• _EXCERPTED TEXT_
************

Step-by-Step Solution
Step 1
We are given the units ${\rm{kN/\mu s}}$, ${\rm{Mg/mN}}$ and ${\rm{MN/}}\left( {{\rm{kg}} \cdot {\rm{ms}}} \right)$.
We are asked to estimate the correct SI form of the units.
Step 2
(a)
To find the SI form of unit ${\rm{kN/\mu s}}$ we need to reduce the combinations of units.
Since $1\;{\rm{kN}} = {\rm{1}}{{\rm{0}}^3}\,{\rm{N}}$ and $1\;{\rm{\mu s}} = {\rm{1}}{{\rm{0}}^{ – 6}}\;{\rm{s}}$, then\[\begin{array}{c} {\rm{kN/\mu s}} = \left( {\frac{{{\rm{kN}} \times \frac{{{{10}^3}\,{\rm{N}}}}{{1\;{\rm{kN}}}}}}{{{\rm{\mu s}} \times \frac{{{{10}^{ – 6}}\,{\rm{s}}}}{{1\;{\rm{\mu s}}}}}}} \right)\\ {\rm{kN/\mu s}} = \left( {{{10}^9}\;{\rm{N/s}} \times \frac{{1\;{\rm{GN/s}}}}{{{{10}^9}\;{\rm{N/s}}}}} \right)\\ {\rm{kN/\mu s}} = 1\;{\rm{GN/s}} \end{array}\]
Step 3
(b)
To find the SI form of unit ${\rm{Mg/mN}}$ we need to reduce the combinations of units.
Since $1\;{\rm{Mg}} = {\rm{1}}{{\rm{0}}^3}\,{\rm{kg}}$ and $1\;{\rm{mN}} = {\rm{1}}{{\rm{0}}^{ – 3}}\;{\rm{N}}$, then\[\begin{array}{c} {\rm{Mg/mN}} = \left( {\frac{{{\rm{Mg}} \times \frac{{{{10}^3}\,{\rm{kg}}}}{{1\;{\rm{Mg}}}}}}{{{\rm{mN}} \times \frac{{{{10}^{ – 3}}\,{\rm{N}}}}{{1\;{\rm{mN}}}}}}} \right)\\ {\rm{Mg/mN}} = \left( {{{10}^6}\;{\rm{kg/N}} \times \frac{{1\;{\rm{Mkg/N}}}}{{{{10}^6}\;{\rm{kg/N}}}}} \right)\\ {\rm{Mg/mN}} = 1\;{\rm{Mkg/N}} \end{array}\]
Step 4
(c)

************

• _DATA FOR ANALYSIS_
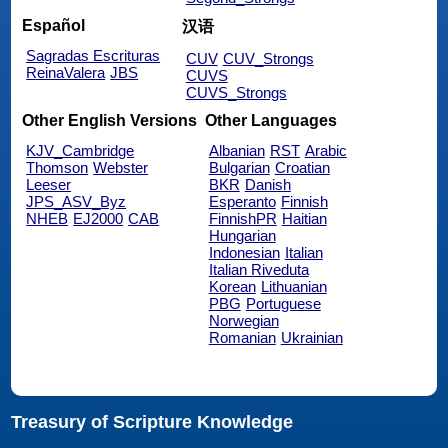
Español
汉语
Sagradas Escrituras
CUV
CUV_Strongs
ReinaValera
JBS
CUVS
CUVS_Strongs
Other English Versions
Other Languages
KJV_Cambridge
Albanian
RST
Arabic
Thomson
Webster
Bulgarian
Croatian
Leeser
BKR
Danish
JPS_ASV_Byz
Esperanto
Finnish
NHEB
EJ2000
CAB
FinnishPR
Haitian
Hungarian
Indonesian
Italian
Italian Riveduta
Korean
Lithuanian
PBG
Portuguese
Norwegian
Romanian
Ukrainian
Treasury of Scripture Knowledge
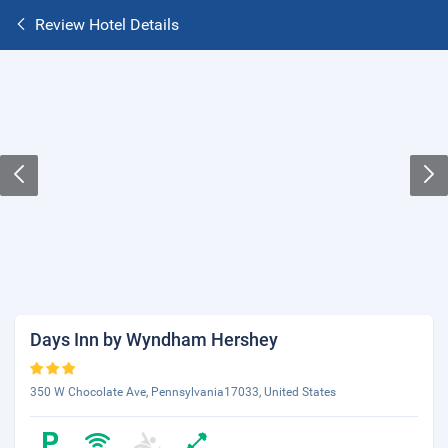
Review Hotel Details
Days Inn by Wyndham Hershey
350 W Chocolate Ave, Pennsylvania17033, United States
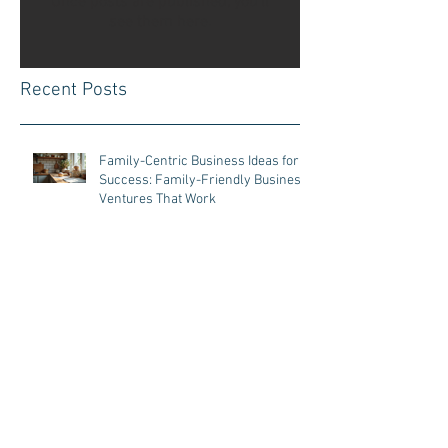
Once posts are published, you’ll
see them here.
Recent Posts
Family-Centric Business Ideas for
Success: Family-Friendly Business
Ventures That Work
Business Tips for Parents:
Managing a Business with Kids at
Home
Parenting and Entrepreneurship
Tips: Effective Tips for Parent
Entrepreneurs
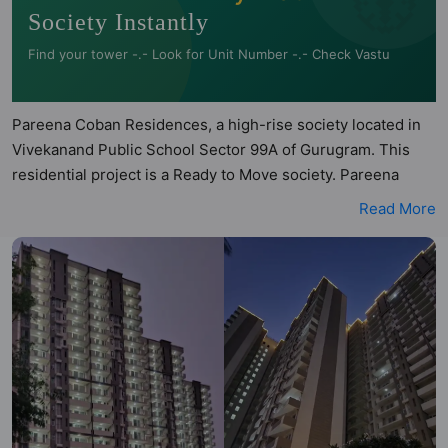
Society Instantly
Find your tower -.- Look for Unit Number -.- Check Vastu
Pareena Coban Residences, a high-rise society located in
Vivekanand Public School Sector 99A of Gurugram. This
residential project is a Ready to Move society. Pareena
Coban Residences is a RERA registered project with the
Read More
following RERA numbers for different phases - Phase I:
RERA-GRG-PROJ-575-2020. Pareena Coban Residences is
spread across 7 acres of land. It has 7 towers and total of
544 units. This society has apartments in 3BHK, 4BHK and
2BHK configurations. Pareena Coban Residences has 2
types of Vastu compliant apartments that meets the criteria
set by Hunt Vastu Homes. It makes it a total possibility of
120 Vastu compliant apartments that follow better Vastu
principles than the other apartment in the society. 3BHK,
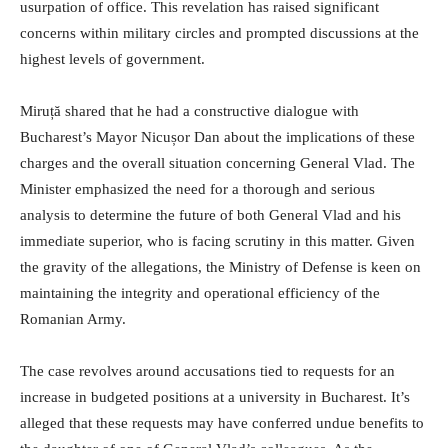
usurpation of office. This revelation has raised significant
concerns within military circles and prompted discussions at the
highest levels of government.
Miruță shared that he had a constructive dialogue with
Bucharest’s Mayor Nicușor Dan about the implications of these
charges and the overall situation concerning General Vlad. The
Minister emphasized the need for a thorough and serious
analysis to determine the future of both General Vlad and his
immediate superior, who is facing scrutiny in this matter. Given
the gravity of the allegations, the Ministry of Defense is keen on
maintaining the integrity and operational efficiency of the
Romanian Army.
The case revolves around accusations tied to requests for an
increase in budgeted positions at a university in Bucharest. It’s
alleged that these requests may have conferred undue benefits to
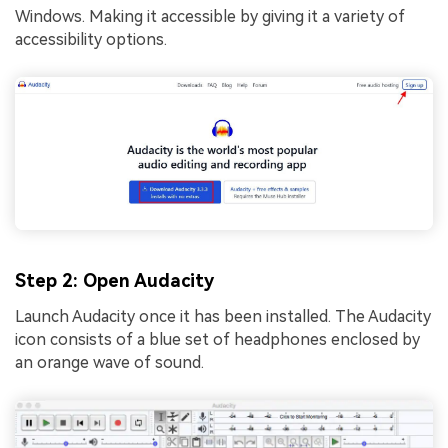
Windows. Making it accessible by giving it a variety of
accеssibility options.
Step 2: Open Audacity
Launch Audacity once it has been installed. The Audacity
icon consists of a blue set of headphones enclosed by
an orange wave of sound.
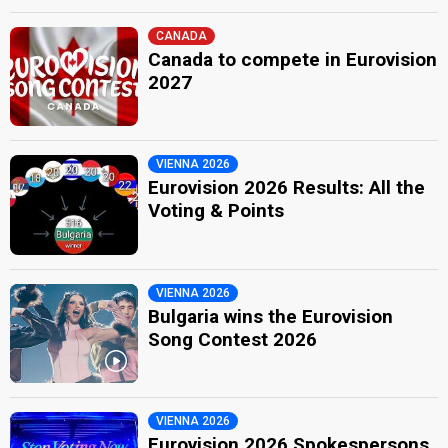
CANADA
Canada to compete in Eurovision
2027
VIENNA 2026
Eurovision 2026 Results: All the
Voting & Points
VIENNA 2026
Bulgaria wins the Eurovision
Song Contest 2026
VIENNA 2026
Eurovision 2026 Spokespersons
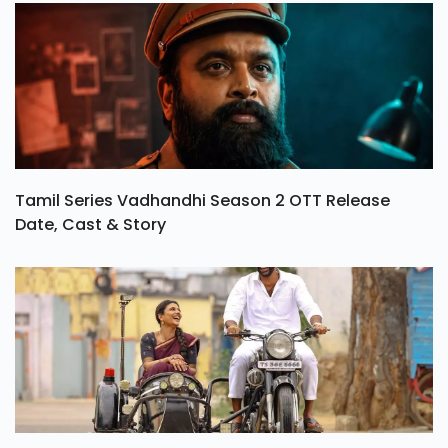
Tamil Series Vadhandhi Season 2 OTT Release
Date, Cast & Story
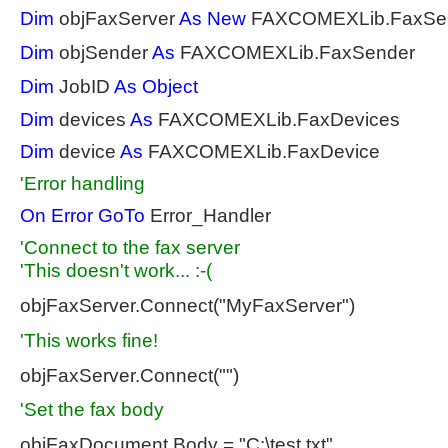
Dim
objFaxServer
As
New
FAXCOMEXLib.FaxSer
Dim
objSender
As
FAXCOMEXLib.FaxSender
Dim
JobID
As
Object
Dim
devices
As
FAXCOMEXLib.FaxDevices
Dim
device
As
FAXCOMEXLib.FaxDevice
'Error handling
On
Error
GoTo
Error_Handler
'Connect to the fax server
'This doesn't work... :-(
objFaxServer.Connect("MyFaxServer")
'This works fine!
objFaxServer.Connect("")
'Set the fax body
objFaxDocument.Body = "C:\test.txt"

************

Reproduce the unit-conversion solution above word for word, from "Step-by-Step Solution" up to and including "of the units.".

• _EXERCISE RESULT_
Step-by-Step Solution
Step 1
We are given the units ${\rm{kN/\mu s}}$, ${\rm{Mg/mN}}$ and ${\rm{MN/}}\left( {{\rm{kg}} \cdot {\rm{ms}}} \right)$.
We are asked to estimate the correct SI form of the units.